Just as shown in above table, each algorithm is a combination of backbone, neck, head, loss and memories. You are free to use these existing modules to build your own algorithms. If some customized modules are required, you should follow [add_modules](./add_modules.md) to meet your own need.
MMSelfSup provides a base model, called `BaseModel`, and all algorithms
should inherit this base model. And all sub-modules, except for memories, will be built in the base model, during the initialization of each algorithm. Memories will be built in the `__init__` of each specific algorithm. And loss will be built when building the head.

```python
class BaseModel(_BaseModel):

    def __init__(self,
                 backbone: dict,
                 neck: Optional[dict] = None,
                 head: Optional[dict] = None,
                 pretrained: Optional[str] = None,
                 data_preprocessor: Optional[Union[dict, nn.Module]] = None,
                 init_cfg: Optional[dict] = None):

        if pretrained is not None:
            init_cfg = dict(type='Pretrained', checkpoint=pretrained)

        if data_preprocessor is None:
            data_preprocessor = {}
        # The build process is in MMEngine, so we need to add scope here.
        data_preprocessor.setdefault('type',
                                     'mmselfsup.SelfSupDataPreprocessor')

        super().__init__(
            init_cfg=init_cfg, data_preprocessor=data_preprocessor)

        self.backbone = MODELS.build(backbone)

        if neck is not None:
            self.neck = MODELS.build(neck)

        if head is not None:
            self.head = MODELS.build(head)

```

Just as shown above, you should provide the config to build the backbone, but neck and head are optional. In addition to building
your algorithm, you should overwrite some abstract functions in the base model to get the correct results, which we will discuss in the
following section.

## Overview these abstract functions in base model

The `forward` function is the entrance to the results. However, it is different from the default `forward` function in most PyTorch code, which
only has one mode. You will mess all your logic in the `forward` function, limiting the scability.
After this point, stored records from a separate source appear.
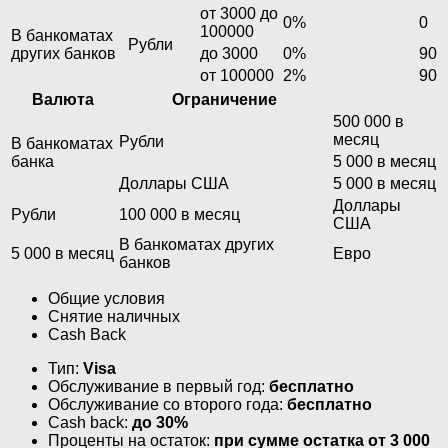
от 3000 до
0%
0
100000
В банкоматах
Рубли
других банков
до 3000
0%
90
от 100000
2%
90
Валюта
Ограничение
500 000 в
месяц
Рубли
В банкоматах
банка
5 000 в месяц
Доллары США
5 000 в месяц
Доллары
Рубли
100 000 в месяц
США
В банкоматах других
5 000 в месяц
Евро
банков
Общие условия
Снятие наличных
Cash Back
Тип:
Visa
Обслуживание в первый год:
бесплатно
Обслуживание со второго года:
бесплатно
Cash back:
до 30%
Проценты на остаток:
при сумме остатка от 3 000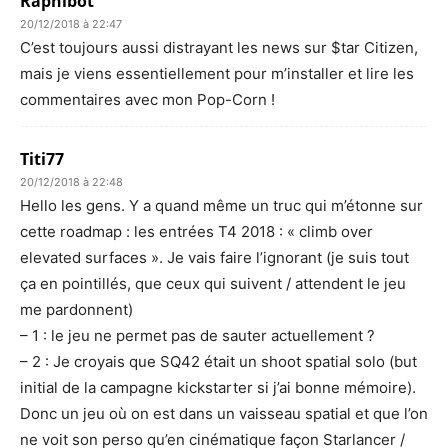
Raphibot
20/12/2018 à 22:47
C’est toujours aussi distrayant les news sur $tar Citizen,
mais je viens essentiellement pour m’installer et lire les
commentaires avec mon Pop-Corn !
Titi77
20/12/2018 à 22:48
Hello les gens. Y a quand même un truc qui m’étonne sur
cette roadmap : les entrées T4 2018 : « climb over
elevated surfaces ». Je vais faire l’ignorant (je suis tout
ça en pointillés, que ceux qui suivent / attendent le jeu
me pardonnent)
– 1 : le jeu ne permet pas de sauter actuellement ?
– 2 : Je croyais que SQ42 était un shoot spatial solo (but
initial de la campagne kickstarter si j’ai bonne mémoire).
Donc un jeu où on est dans un vaisseau spatial et que l’on
ne voit son perso qu’en cinématique façon Starlancer /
Just as shown in the code below, `forward` function in MMSelfSup has three modes, i) tensor, ii) loss and iii) predict.

```python
def forward(self,
                batch_inputs: torch.Tensor,
                data_samples: Optional[List[SelfSupDataSample]] = None,
                mode: str = 'tensor'):
    if mode == 'tensor':
        feats = self.extract_feat(batch_inputs)
        return feats
    elif mode == 'loss':
        return self.loss(batch_inputs, data_samples)
    elif mode == 'predict':
        return self.predict(batch_inputs, data_samples)
    else:
        raise RuntimeError(f'Invalid mode "{mode}".')
```

- tensor, if the mode is `tensor`, the forward function will return the extracted features for images.
  You should overwrite the `extract_feat` to implement your customized extracting process.

- loss, if the mode is `loss`, the forward function will return the loss between the prediction and the target.
  You should overview the `loss` to implement your customized loss function.

- predict, if the mode is `predict`, the forward function will return the prediction, e.g. the predicted label, from
  your algorithm. If should also overwrite the `predict` function.

Now we have introduce the basic components related to models in MMSelfSup, if you want to dive in , please refer the API doc of each algorithm.